If an organization experiences a data breach, the regulatory and notification expenses are not the only liabilities the organization may face as a result of the data breach.  In recent years, high profile data breach class action suits have made headlines, including cases against Equifax, Uber, and countless other organizations that have suffered from cyber-attacks, ransomware, and unintentional data breaches. Generally, data breaches are candidates for class action suits because they typically affect large numbers of individuals in a uniformly applicable harm and arise out of a single event. Any litigation is costly to defend, but class action litigation typically results in substantial defense costs to organizations.  Typical defense costs for defending a single claim or lawsuit can easily reach into the six figures.  Depending on the case, class action defense costs have the potential to reach into the seven-figure range.

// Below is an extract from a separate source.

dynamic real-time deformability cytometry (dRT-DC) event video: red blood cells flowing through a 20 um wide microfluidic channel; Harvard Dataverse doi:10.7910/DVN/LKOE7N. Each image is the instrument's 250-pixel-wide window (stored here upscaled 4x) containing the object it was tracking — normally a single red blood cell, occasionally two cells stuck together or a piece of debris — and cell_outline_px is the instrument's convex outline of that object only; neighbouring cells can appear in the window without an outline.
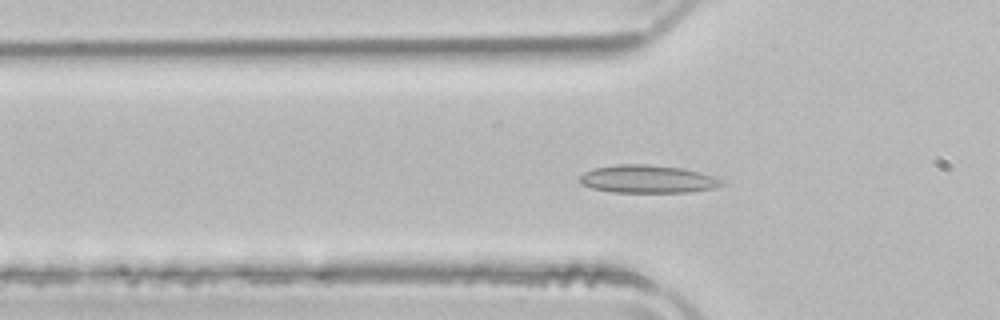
{"species": "common noctule bat (a hibernating species)", "species_latin": "Nyctalus noctula", "temperature_condition": "room temperature", "stored_images_in_passage": 52, "camera_frame_rate_fps": 3000, "um_per_image_px": 0.085, "animal": {"sex": "male", "body_mass_g": 21.5, "forearm_length_mm": 52.0}, "frame": {"image": 1, "passage_image": 16, "time_ms": 5.0, "image_size_px": [1000, 320], "cell_outline_px": [[724, 184], [712, 188], [688, 192], [612, 192], [592, 188], [580, 184], [580, 176], [584, 172], [592, 168], [616, 164], [648, 164], [684, 168], [700, 172], [724, 180]], "centroid_in_image_um": [55.02, 15.21], "position_along_channel_um": 70.8, "area_um2": 23.18}}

Because class action litigation seeks recovery on behalf of numerous individuals, and not just one individual plaintiff, class action litigation exponentially increases the liability exposure to organizations.  organization to have adequate insurance coverage for cyber-related losses. This section discusses some of the common methods by which an organization can be subject to civil liability for a data breach.

• Negligence
  • A person affected by a data breach may argue that an organization owed them a duty to maintain the security and confidentiality of their personal information.
• Breach of Contract
  • An organization may, through a contractual agreement, agree to maintain the security and confidentiality of a person’s information.  This can also serve as a foundation for a negligence action, where the affected party may argue the organization assumed a duty in tort to maintain the security and confidentiality of a person’s information.  In some situations, in the absence of an explicit written agreement to maintain the security of data, an argument can be made that an organization is under an implied contractual duty to maintain the confidentiality of data, based on the nature of the organization’s relationship with the affected individual.
• Invasion of Privacy
  • Indiana law recognizes three different subtypes of the tort of invasion of privacy. Chief among these causes of action is the tort of invasion of privacy by public disclosure of private facts.  Litigants have battled over the applicability in Indiana courts for decades, but there is potential for an organization to be sued for invasion of privacy by public disclosure of private facts arising from a data breach.  The damages in such cases are difficult to calculate, because the injury is the harm an individual has suffered to their right to privacy.  As a result, jury verdicts in such cases are difficult to predict and can often be fueled by emotion, typically resulting in a larger than expected verdict.
• Insurance subrogation
  • The above types of claims are typically brought by the party that has suffered a breach as a result of alleged fault of an organization or individual.  However, one often overlooked potential avenue for liability is liability to an affected party’s insurer.  In many cases, the insurer of a party that suffers a breach must pay expenses relating to the breach.  If the insurer is obligated to pay expenses resulting from a breach, most if not all insurance agreements allow the insurer to “step into the shoes” of their insureds and assert any claims their insured might have against any at-fault parties.  This occurs through a process called insurance subrogation.  For various reasons, a party that suffers a breach may opt not to bring suit against a party that causes or contributes to the breach.   One example would be an amicable ongoing business relationship that the parties do not want to tarnish through drawn out litigation.  However, it is possible an insurer that is required to pay expenses arising from a breach may still assert whatever claims their insured would have been legally entitled to bring.  This is a developing area of law that many parties may overlook in determining their exposure arising from a breach.